BEGIN Provided information

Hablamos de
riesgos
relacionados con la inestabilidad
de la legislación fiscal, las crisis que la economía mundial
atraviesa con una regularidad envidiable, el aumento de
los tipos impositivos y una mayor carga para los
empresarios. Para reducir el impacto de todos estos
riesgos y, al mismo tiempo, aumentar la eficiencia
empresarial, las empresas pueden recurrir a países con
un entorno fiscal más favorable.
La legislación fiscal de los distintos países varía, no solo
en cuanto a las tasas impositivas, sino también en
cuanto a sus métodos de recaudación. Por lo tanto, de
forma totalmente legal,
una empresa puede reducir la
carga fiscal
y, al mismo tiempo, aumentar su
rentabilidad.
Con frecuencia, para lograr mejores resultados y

END Provided information

__Request__
Reproduce all of the data above word for word, keeping each line as it appears.

__Your solution__
Hablamos de
riesgos
relacionados con la inestabilidad
de la legislación fiscal, las crisis que la economía mundial
atraviesa con una regularidad envidiable, el aumento de
los tipos impositivos y una mayor carga para los
empresarios. Para reducir el impacto de todos estos
riesgos y, al mismo tiempo, aumentar la eficiencia
empresarial, las empresas pueden recurrir a países con
un entorno fiscal más favorable.
La legislación fiscal de los distintos países varía, no solo
en cuanto a las tasas impositivas, sino también en
cuanto a sus métodos de recaudación. Por lo tanto, de
forma totalmente legal,
una empresa puede reducir la
carga fiscal
y, al mismo tiempo, aumentar su
rentabilidad.
Con frecuencia, para lograr mejores resultados y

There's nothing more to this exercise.